Skip to main content

Notification Service — Deployment Topology

Status: populated Owner: SRE Last updated: 2026-04-18

1. Runtime

  • Node.js 22 LTS, TypeScript 5.x strict.
  • NestJS 10 + @nestjs/platform-fastify.
  • Image: distroless Node, multi-stage build, non-root.
  • Listen port: 3030 HTTP (health + internal API), 9464 metrics.

2. Kubernetes

ObjectValue
KindDeployment
Replicas2 (min) / HPA 2–4
HPA triggersCPU 70%, custom metric notif_nats_consumer_lag (target 2000 across subjects)
Rolling updatemaxSurge=1, maxUnavailable=0
PDBminAvailable=1
Resourcesrequests: 200m CPU / 256Mi; limits: 500m CPU / 512Mi
ServiceAccountnotification-service (Vault K8s auth)

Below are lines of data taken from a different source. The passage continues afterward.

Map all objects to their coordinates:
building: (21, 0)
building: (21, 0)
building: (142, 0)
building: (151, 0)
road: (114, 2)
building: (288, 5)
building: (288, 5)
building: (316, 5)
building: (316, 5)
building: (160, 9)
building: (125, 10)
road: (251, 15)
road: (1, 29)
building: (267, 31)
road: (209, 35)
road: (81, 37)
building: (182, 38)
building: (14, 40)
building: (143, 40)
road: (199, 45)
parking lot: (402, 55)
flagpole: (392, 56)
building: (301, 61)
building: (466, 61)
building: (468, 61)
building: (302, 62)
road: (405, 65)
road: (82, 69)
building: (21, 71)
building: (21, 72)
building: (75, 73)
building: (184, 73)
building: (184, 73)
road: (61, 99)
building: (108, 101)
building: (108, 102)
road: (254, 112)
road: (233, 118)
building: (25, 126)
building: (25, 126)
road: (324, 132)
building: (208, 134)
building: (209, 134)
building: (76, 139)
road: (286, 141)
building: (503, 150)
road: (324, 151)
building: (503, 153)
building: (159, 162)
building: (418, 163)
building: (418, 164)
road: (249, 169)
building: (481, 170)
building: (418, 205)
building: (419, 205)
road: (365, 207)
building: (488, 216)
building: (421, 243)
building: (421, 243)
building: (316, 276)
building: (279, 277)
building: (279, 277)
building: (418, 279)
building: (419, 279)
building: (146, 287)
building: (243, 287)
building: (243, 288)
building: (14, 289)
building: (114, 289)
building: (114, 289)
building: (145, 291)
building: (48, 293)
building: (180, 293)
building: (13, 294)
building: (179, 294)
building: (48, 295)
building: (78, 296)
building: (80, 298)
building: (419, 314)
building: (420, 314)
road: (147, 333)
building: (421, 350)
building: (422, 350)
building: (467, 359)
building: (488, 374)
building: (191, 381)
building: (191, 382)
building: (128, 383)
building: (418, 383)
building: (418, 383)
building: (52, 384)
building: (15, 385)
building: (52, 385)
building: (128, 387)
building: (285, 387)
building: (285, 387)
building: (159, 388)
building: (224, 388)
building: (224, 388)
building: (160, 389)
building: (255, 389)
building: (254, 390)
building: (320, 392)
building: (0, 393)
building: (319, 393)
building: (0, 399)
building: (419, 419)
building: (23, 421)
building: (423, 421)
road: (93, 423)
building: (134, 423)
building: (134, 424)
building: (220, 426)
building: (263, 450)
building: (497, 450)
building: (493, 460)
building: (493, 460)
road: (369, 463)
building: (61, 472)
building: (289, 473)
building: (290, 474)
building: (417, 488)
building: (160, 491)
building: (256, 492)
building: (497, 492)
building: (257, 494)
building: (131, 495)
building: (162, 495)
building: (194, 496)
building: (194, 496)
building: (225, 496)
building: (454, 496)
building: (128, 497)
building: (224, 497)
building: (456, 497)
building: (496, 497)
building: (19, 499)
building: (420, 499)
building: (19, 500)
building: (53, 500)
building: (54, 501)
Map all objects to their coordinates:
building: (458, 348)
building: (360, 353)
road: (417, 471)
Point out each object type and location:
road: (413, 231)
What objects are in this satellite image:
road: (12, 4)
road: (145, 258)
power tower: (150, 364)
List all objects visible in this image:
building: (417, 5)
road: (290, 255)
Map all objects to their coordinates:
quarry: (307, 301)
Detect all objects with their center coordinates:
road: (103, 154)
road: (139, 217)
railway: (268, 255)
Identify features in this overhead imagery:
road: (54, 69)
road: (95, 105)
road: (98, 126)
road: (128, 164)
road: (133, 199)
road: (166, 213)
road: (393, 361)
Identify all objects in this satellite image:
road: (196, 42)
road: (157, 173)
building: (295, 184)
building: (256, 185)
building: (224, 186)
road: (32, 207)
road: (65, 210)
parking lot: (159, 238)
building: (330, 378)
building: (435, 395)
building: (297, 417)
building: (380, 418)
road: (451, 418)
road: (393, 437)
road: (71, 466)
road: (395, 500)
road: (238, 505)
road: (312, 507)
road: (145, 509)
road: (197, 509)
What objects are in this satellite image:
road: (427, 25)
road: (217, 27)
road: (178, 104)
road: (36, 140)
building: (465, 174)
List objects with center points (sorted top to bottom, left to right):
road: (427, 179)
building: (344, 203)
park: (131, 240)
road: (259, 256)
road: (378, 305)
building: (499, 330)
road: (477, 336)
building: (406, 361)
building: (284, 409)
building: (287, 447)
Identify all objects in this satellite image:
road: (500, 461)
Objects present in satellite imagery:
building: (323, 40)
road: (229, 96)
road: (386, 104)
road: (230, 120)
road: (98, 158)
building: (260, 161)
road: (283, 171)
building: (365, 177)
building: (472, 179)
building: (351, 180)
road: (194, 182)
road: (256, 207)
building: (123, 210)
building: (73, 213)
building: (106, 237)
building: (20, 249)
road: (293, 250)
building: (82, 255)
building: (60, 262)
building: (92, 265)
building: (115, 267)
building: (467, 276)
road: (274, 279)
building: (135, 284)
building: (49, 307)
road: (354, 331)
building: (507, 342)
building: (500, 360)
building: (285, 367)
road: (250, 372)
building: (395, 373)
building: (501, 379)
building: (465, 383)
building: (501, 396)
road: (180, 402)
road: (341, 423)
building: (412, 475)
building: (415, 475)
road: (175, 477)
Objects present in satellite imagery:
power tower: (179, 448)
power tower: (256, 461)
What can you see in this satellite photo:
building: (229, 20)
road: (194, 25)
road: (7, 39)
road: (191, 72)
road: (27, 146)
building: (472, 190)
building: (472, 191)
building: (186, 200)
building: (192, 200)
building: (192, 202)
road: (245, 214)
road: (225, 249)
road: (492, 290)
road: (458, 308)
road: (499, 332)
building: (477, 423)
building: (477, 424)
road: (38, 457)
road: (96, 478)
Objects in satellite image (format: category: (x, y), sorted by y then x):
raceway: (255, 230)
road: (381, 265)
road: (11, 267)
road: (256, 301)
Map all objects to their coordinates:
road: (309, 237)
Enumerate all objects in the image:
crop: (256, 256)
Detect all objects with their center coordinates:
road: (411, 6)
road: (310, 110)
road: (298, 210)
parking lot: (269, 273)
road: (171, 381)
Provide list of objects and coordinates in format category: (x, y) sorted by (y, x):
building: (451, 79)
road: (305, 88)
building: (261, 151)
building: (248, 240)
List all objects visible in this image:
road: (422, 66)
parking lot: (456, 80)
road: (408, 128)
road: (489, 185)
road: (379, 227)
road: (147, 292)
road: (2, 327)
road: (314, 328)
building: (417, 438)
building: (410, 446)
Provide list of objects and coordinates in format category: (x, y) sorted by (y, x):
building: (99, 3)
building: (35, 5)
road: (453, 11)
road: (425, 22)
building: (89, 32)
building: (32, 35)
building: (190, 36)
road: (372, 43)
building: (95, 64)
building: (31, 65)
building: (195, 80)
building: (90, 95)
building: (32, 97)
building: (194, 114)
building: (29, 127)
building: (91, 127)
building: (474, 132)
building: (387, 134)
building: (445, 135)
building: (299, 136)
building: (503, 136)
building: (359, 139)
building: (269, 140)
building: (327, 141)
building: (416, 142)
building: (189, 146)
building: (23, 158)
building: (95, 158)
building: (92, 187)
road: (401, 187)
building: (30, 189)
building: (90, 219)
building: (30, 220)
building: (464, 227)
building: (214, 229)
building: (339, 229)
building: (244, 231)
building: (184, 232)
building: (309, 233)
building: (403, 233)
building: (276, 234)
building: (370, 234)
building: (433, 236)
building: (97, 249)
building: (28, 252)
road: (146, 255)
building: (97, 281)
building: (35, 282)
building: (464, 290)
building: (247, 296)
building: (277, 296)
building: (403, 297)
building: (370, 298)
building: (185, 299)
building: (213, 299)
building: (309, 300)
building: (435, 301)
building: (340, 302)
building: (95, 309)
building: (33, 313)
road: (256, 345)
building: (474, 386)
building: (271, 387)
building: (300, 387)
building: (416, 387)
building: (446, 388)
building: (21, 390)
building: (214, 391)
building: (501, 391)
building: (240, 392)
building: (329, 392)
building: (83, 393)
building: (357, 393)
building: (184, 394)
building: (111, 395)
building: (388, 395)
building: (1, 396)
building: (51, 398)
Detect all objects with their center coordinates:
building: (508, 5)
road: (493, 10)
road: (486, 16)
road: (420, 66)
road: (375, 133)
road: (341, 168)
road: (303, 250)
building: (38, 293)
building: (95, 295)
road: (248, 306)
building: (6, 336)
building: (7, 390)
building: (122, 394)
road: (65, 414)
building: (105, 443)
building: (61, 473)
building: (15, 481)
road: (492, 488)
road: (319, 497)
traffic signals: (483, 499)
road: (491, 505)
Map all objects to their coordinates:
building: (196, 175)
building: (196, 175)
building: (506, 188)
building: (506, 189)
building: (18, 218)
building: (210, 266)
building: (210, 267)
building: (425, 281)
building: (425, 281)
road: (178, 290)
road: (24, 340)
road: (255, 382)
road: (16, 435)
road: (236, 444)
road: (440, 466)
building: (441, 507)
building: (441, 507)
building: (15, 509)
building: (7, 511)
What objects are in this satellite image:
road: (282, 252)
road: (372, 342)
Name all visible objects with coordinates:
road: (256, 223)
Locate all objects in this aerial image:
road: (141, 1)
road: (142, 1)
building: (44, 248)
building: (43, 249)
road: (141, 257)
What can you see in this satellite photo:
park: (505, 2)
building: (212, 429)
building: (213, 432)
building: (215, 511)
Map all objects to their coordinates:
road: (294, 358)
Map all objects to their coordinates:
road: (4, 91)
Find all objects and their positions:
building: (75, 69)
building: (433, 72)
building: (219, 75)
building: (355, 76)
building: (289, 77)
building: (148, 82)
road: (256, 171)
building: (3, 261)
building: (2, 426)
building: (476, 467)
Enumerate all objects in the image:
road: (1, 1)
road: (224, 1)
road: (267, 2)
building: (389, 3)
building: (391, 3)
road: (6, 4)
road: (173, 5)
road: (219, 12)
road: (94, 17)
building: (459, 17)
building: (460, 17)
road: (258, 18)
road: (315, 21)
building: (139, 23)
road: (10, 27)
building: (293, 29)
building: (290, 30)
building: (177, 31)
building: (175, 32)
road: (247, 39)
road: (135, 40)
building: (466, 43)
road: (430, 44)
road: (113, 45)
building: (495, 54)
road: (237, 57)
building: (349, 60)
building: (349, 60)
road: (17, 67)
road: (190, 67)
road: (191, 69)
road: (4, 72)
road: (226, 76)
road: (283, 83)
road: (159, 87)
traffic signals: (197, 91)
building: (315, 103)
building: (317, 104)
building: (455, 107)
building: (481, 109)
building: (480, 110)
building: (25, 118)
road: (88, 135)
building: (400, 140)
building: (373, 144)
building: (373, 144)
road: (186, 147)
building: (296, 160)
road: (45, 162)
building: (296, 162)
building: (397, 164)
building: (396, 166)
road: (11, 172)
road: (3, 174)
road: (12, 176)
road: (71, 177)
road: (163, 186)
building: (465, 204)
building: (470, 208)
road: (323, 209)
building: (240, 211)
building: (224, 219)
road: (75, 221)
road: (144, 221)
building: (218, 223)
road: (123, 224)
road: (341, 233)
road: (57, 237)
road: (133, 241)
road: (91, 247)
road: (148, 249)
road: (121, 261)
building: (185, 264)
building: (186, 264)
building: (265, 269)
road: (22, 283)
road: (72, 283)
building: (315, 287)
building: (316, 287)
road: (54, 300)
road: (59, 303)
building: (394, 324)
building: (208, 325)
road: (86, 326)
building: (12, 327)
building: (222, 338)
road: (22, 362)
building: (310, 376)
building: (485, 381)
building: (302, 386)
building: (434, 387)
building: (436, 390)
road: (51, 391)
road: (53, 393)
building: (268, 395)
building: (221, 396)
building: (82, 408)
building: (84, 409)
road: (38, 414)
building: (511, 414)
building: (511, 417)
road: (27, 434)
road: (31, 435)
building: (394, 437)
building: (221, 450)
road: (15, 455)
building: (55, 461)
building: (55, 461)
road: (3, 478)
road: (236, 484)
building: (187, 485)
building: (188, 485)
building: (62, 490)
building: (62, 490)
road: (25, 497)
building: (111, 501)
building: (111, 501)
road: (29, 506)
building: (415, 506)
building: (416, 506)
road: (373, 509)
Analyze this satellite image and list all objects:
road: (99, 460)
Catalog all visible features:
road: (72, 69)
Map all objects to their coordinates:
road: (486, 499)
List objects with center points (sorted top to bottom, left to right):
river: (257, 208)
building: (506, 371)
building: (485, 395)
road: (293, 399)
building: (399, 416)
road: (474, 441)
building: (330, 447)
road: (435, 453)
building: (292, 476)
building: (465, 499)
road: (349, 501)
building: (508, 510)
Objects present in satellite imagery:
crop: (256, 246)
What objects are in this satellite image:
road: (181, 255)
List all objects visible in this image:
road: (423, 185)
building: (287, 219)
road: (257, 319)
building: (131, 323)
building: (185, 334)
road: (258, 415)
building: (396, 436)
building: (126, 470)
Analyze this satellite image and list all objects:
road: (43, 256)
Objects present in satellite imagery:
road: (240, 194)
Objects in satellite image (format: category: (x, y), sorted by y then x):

3. Dependencies at Runtime

DepModeNotes
PostgreSQLPrimary writer + readerConnection pool 10 per pod
RedisClusterRecipient cache only (notif:recipients:*, TTL 300s)
NATS JetStream3-node cluster4 durable consumers (one per subject)
SendGrid APIExternal HTTPSAPI key from Vault
sms-orchestratorHTTP (internal K8s DNS)For SMS channel delivery
auth-serviceHTTP (internal K8s DNS)Recipient resolution
VaultSidecarAPI keys + DB credentials

4. Network Policy

  • Ingress: admin-dashboard pod only (port 3030).
  • Egress: NATS cluster, PG, Redis, SendGrid (external), sms-orchestrator (internal), auth-service (internal).
  • /metrics accessible from Prometheus namespace.
  • No ingress from Kong or external internet.

5. Scaling Model

  • Event volume is low relative to the SMS pipeline (notifications are a small fraction of total events).
  • CPU-bound on Mjml HTML compilation for email.
  • SendGrid and sms-orchestrator are the throughput limits, not this service.
  • Expected peak: ~1000 notifications/hour during invoice generation cron run.

6. Rollout

  • Standard rolling update (no canary needed for internal-only service).
  • Template changes deployed via admin-dashboard without service restart.
  • Rollback: revert Deployment image tag.